History of Advertising: Ancient History, Middle Ages and the Early Days

About the history of advertising, the early days including ancient Rome and Greece, the middle ages and the 1600s.

EARLY DAYS OF ADVERTISING

The 1st ads were vocal; i.e. street cries used by peddlers hawking their wares. Greeks advertised by shouting announcements of the sale of cattle and slaves. Printed advertisements also developed early. A 3,000-year-old ad from Thebes calls for the recovery of a slave: "... For his return to the shop of Hapu the Weaver, where the best cloth is woven to your desires, a whole gold coin is offered...."

In Rome, signs were pasted up proclaiming circuses and gladiator matches. Examples of poster advertising have also been found in Pompeii and Carthage.

In the Middle Ages, handbills and tacked-up notices invaded the advertising field, and they usually consisted of drawings as well as copy because few people could read. The signs advertised the goods of individual merchants. Street barkers were posted outside of shops. In Shakespeare's A Winter's Tale, Autolycus sings: "Come, buy of me; come buy, come buy, buy, lads, or else your lasses cry."

The 1st newspaper appeared in England, The Weekly Newes, in 1622. The 1st advertisement in a newspaper is said by historian Henry Sampson to have been an ad for the return of a stolen horse.

In 1630, a Paris doctor opened a shop where you could post an ad for 3 sous; by the mid-1600s many such offices existed. This was the beginning of the centralization of advertising.
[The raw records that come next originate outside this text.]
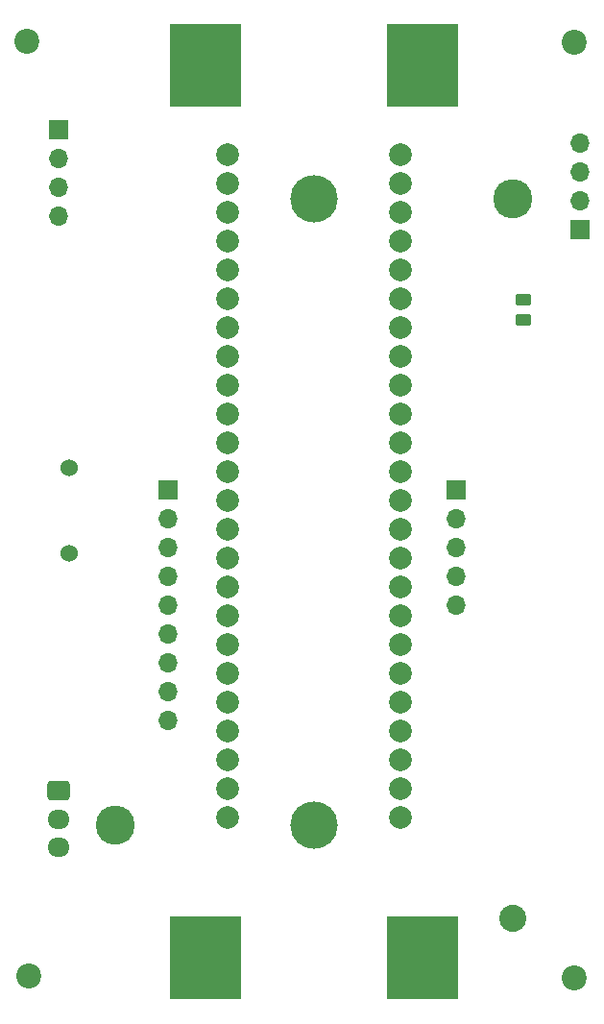
<source format=gbr>
%TF.GenerationSoftware,KiCad,Pcbnew,7.0.7*%
%TF.CreationDate,2024-05-20T18:34:11-04:00*%
%TF.ProjectId,LVPD-board_v2,4c565044-2d62-46f6-9172-645f76322e6b,rev?*%
%TF.SameCoordinates,Original*%
%TF.FileFunction,Soldermask,Bot*%
%TF.FilePolarity,Negative*%
%FSLAX46Y46*%
G04 Gerber Fmt 4.6, Leading zero omitted, Abs format (unit mm)*
G04 Created by KiCad (PCBNEW 7.0.7) date 2024-05-20 18:34:11*
%MOMM*%
%LPD*%
G01*
G04 APERTURE LIST*
G04 Aperture macros list*
%AMRoundRect*
0 Rectangle with rounded corners*
0 $1 Rounding radius*
0 $2 $3 $4 $5 $6 $7 $8 $9 X,Y pos of 4 corners*
0 Add a 4 corners polygon primitive as box body*
4,1,4,$2,$3,$4,$5,$6,$7,$8,$9,$2,$3,0*
0 Add four circle primitives for the rounded corners*
1,1,$1+$1,$2,$3*
1,1,$1+$1,$4,$5*
1,1,$1+$1,$6,$7*
1,1,$1+$1,$8,$9*
0 Add four rect primitives between the rounded corners*
20,1,$1+$1,$2,$3,$4,$5,0*
20,1,$1+$1,$4,$5,$6,$7,0*
20,1,$1+$1,$6,$7,$8,$9,0*
20,1,$1+$1,$8,$9,$2,$3,0*%
G04 Aperture macros list end*
%ADD10R,1.700000X1.700000*%
%ADD11O,1.700000X1.700000*%
%ADD12RoundRect,0.250000X-0.725000X0.600000X-0.725000X-0.600000X0.725000X-0.600000X0.725000X0.600000X0*%
%ADD13O,1.950000X1.700000*%
%ADD14C,2.200000*%
%ADD15C,1.524000*%
%ADD16C,2.000000*%
%ADD17C,3.450000*%
%ADD18C,4.170000*%
%ADD19C,2.390000*%
%ADD20R,6.350000X7.340000*%
%ADD21RoundRect,0.250000X0.450000X-0.262500X0.450000X0.262500X-0.450000X0.262500X-0.450000X-0.262500X0*%
G04 APERTURE END LIST*
D10*
%TO.C,J4*%
X115625000Y-90950000D03*
D11*
X115625000Y-93490000D03*
X115625000Y-96030000D03*
X115625000Y-98570000D03*
X115625000Y-101110000D03*
X115625000Y-103650000D03*
X115625000Y-106190000D03*
X115625000Y-108730000D03*
X115625000Y-111270000D03*
%TD*%
D10*
%TO.C,J1*%
X152000000Y-68000000D03*
D11*
X152000000Y-65460000D03*
X152000000Y-62920000D03*
X152000000Y-60380000D03*
%TD*%
D12*
%TO.C,J2*%
X106025000Y-117500000D03*
D13*
X106025000Y-120000000D03*
X106025000Y-122500000D03*
%TD*%
D14*
%TO.C,H4*%
X151500000Y-134000000D03*
%TD*%
D15*
%TO.C,BZ1*%
X106900000Y-96550000D03*
X106900000Y-89050000D03*
%TD*%
D10*
%TO.C,J3*%
X106000000Y-59200000D03*
D11*
X106000000Y-61740000D03*
X106000000Y-64280000D03*
X106000000Y-66820000D03*
%TD*%
D14*
%TO.C,H1*%
X151500000Y-51500000D03*
%TD*%
D16*
%TO.C,Teensy4.1*%
X120880000Y-61440000D03*
X120880000Y-63980000D03*
X120880000Y-66520000D03*
X120880000Y-69060000D03*
X120880000Y-71600000D03*
X120880000Y-74140000D03*
X120880000Y-76680000D03*
X120880000Y-79220000D03*
X120880000Y-81760000D03*
X120880000Y-84300000D03*
X120880000Y-86840000D03*
X120880000Y-89380000D03*
X120880000Y-91920000D03*
X120880000Y-94460000D03*
X120880000Y-97000000D03*
X120880000Y-99540000D03*
X120880000Y-102080000D03*
X120880000Y-104620000D03*
X120880000Y-107160000D03*
X120880000Y-109700000D03*
X120880000Y-112240000D03*
X120880000Y-114780000D03*
X120880000Y-117320000D03*
X120880000Y-119860000D03*
X136120000Y-119860000D03*
X136120000Y-117320000D03*
X136120000Y-114780000D03*
X136120000Y-112240000D03*
X136120000Y-109700000D03*
X136120000Y-107160000D03*
X136120000Y-104620000D03*
X136120000Y-102080000D03*
X136120000Y-99540000D03*
X136120000Y-97000000D03*
X136120000Y-94460000D03*
X136120000Y-91920000D03*
X136120000Y-89380000D03*
X136120000Y-86840000D03*
X136120000Y-84300000D03*
X136120000Y-81760000D03*
X136120000Y-79220000D03*
X136120000Y-76680000D03*
X136120000Y-74140000D03*
X136120000Y-71600000D03*
X136120000Y-69060000D03*
X136120000Y-66520000D03*
X136120000Y-63980000D03*
X136120000Y-61440000D03*
%TD*%
D14*
%TO.C,H2*%
X103200000Y-51400000D03*
%TD*%
D10*
%TO.C,J5*%
X141025000Y-90950000D03*
D11*
X141025000Y-93490000D03*
X141025000Y-96030000D03*
X141025000Y-98570000D03*
X141025000Y-101110000D03*
%TD*%
D14*
%TO.C,H5*%
X103400000Y-133800000D03*
%TD*%
D17*
%TO.C,BAT1*%
X146010000Y-65300000D03*
D18*
X128505000Y-65300000D03*
X128505000Y-120500000D03*
D17*
X111000000Y-120500000D03*
D19*
X146010000Y-128720000D03*
D20*
X118950000Y-53570000D03*
X138060000Y-53570000D03*
X118950000Y-132230000D03*
X138060000Y-132230000D03*
%TD*%
D21*
%TO.C,R1*%
X147000000Y-76000000D03*
X147000000Y-74175000D03*
%TD*%
M02*

</source>
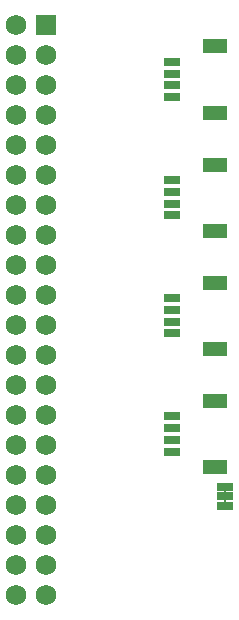
<source format=gbr>
G04 EAGLE Gerber RS-274X export*
G75*
%MOMM*%
%FSLAX34Y34*%
%LPD*%
%AMOC8*
5,1,8,0,0,1.08239X$1,22.5*%
G01*
%ADD10R,1.752600X1.752600*%
%ADD11C,1.752600*%
%ADD12R,1.451600X0.701600*%
%ADD13R,2.101600X1.301600*%
%ADD14R,1.371600X0.736600*%
%ADD15C,0.203200*%


D10*
X43700Y496300D03*
D11*
X43700Y470900D03*
X43700Y445500D03*
X43700Y420100D03*
X43700Y394700D03*
X43700Y369300D03*
X43700Y343900D03*
X43700Y318500D03*
X43700Y293100D03*
X43700Y267700D03*
X43700Y242300D03*
X43700Y216900D03*
X43700Y191500D03*
X43700Y166100D03*
X43700Y140700D03*
X43700Y115300D03*
X43700Y89900D03*
X43700Y64500D03*
X43700Y39100D03*
X43700Y13700D03*
X18300Y13700D03*
X18300Y39100D03*
X18300Y64500D03*
X18300Y89900D03*
X18300Y115300D03*
X18300Y140700D03*
X18300Y166100D03*
X18300Y191500D03*
X18300Y216900D03*
X18300Y242300D03*
X18300Y267700D03*
X18300Y293100D03*
X18300Y318500D03*
X18300Y343900D03*
X18300Y369300D03*
X18300Y394700D03*
X18300Y420100D03*
X18300Y445500D03*
X18300Y470900D03*
X18300Y496300D03*
D12*
X150000Y365000D03*
X150000Y355000D03*
X150000Y345000D03*
X150000Y335000D03*
D13*
X186750Y322000D03*
X186750Y378000D03*
D12*
X150000Y465000D03*
X150000Y455000D03*
X150000Y445000D03*
X150000Y435000D03*
D13*
X186750Y422000D03*
X186750Y478000D03*
D12*
X150000Y165000D03*
X150000Y155000D03*
X150000Y145000D03*
X150000Y135000D03*
D13*
X186750Y122000D03*
X186750Y178000D03*
D12*
X150000Y265000D03*
X150000Y255000D03*
X150000Y245000D03*
X150000Y235000D03*
D13*
X186750Y222000D03*
X186750Y278000D03*
D14*
X195326Y105410D03*
X195326Y97282D03*
X195326Y89154D03*
D15*
X195326Y88392D02*
X195326Y105918D01*
M02*

</source>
These shops did not write ads or move ads out into external media like the modern advertising agency.

An ad appeared in a newspaper for Robert Turner's Dentifrice in 1661--brand names were coming into use.

During 1665, a bad year due to the plague, newspapers carried ads for preventatives and cures--Anti-Pestilential Pills, Incomparable Drink Against the Plague, The Only True Plague Water, Infallible Preventive Pills Against the Plague, and Sovereign Cordials Against the Corruption of the Air.

The London Gazette announced, in 1666, that it was going to print advertisements. Newspaper ads became the rage. By 1682, shopping guides were being published which consisted entirely of ads. In the 1700s, England was glutted with pasted-up notices and posters. London became jammed with large advertising signs announcing merchants' places of business. The signs became so numerous that Charles II proclaimed, "No signs shall be hung across the streets shutting out the air and the light of the heavens."